Exercise description:
From the entries below, output the line with "POUZE PRÉMIOVÉ ZNAČKY" and each following line up to and including the line with "у назвали серьезным ударом для ЕС", exactly as written.

The data:
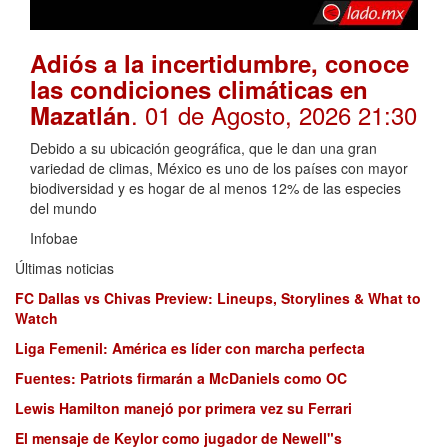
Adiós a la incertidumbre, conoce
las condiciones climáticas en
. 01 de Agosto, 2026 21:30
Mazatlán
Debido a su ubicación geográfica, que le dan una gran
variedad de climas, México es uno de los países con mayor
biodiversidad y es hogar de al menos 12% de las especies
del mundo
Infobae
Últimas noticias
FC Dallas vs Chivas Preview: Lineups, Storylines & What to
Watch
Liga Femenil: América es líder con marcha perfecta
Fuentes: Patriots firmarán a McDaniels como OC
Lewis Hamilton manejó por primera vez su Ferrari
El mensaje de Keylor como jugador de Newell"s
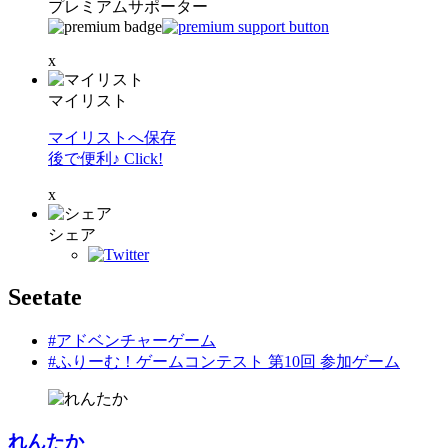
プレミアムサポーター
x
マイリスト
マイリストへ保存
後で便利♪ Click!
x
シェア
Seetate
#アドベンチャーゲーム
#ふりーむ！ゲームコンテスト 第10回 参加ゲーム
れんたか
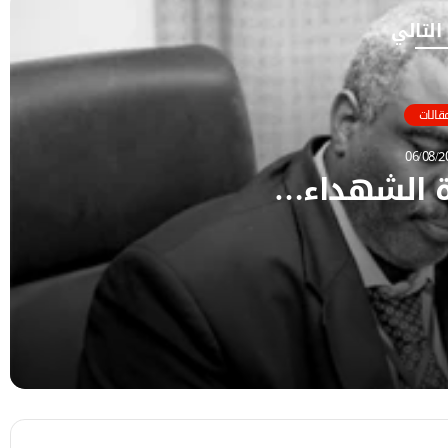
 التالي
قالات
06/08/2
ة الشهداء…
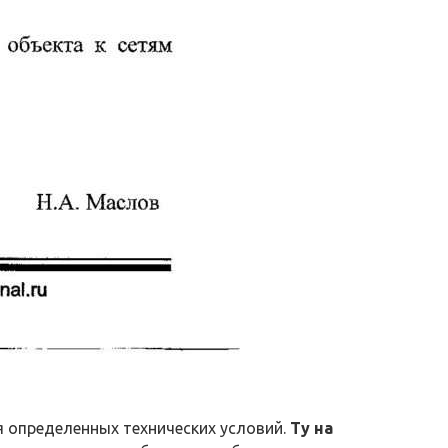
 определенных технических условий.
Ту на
...
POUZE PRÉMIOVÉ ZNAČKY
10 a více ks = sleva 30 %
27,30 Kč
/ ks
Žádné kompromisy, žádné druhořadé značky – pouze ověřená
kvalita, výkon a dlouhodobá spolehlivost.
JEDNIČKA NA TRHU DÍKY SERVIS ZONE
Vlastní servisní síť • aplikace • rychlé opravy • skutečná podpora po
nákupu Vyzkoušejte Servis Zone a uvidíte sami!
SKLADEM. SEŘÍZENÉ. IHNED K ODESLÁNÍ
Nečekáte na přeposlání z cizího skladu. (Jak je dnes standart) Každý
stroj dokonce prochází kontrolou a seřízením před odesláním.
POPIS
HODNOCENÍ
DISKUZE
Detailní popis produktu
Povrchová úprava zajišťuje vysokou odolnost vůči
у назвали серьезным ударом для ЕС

Result for this task:
POUZE PRÉMIOVÉ ZNAČKY
10 a více ks = sleva 30 %
27,30 Kč
/ ks
Žádné kompromisy, žádné druhořadé značky – pouze ověřená
kvalita, výkon a dlouhodobá spolehlivost.
JEDNIČKA NA TRHU DÍKY SERVIS ZONE
Vlastní servisní síť • aplikace • rychlé opravy • skutečná podpora po
nákupu Vyzkoušejte Servis Zone a uvidíte sami!
SKLADEM. SEŘÍZENÉ. IHNED K ODESLÁNÍ
Nečekáte na přeposlání z cizího skladu. (Jak je dnes standart) Každý
stroj dokonce prochází kontrolou a seřízením před odesláním.
POPIS
HODNOCENÍ
DISKUZE
Detailní popis produktu
Povrchová úprava zajišťuje vysokou odolnost vůči
у назвали серьезным ударом для ЕС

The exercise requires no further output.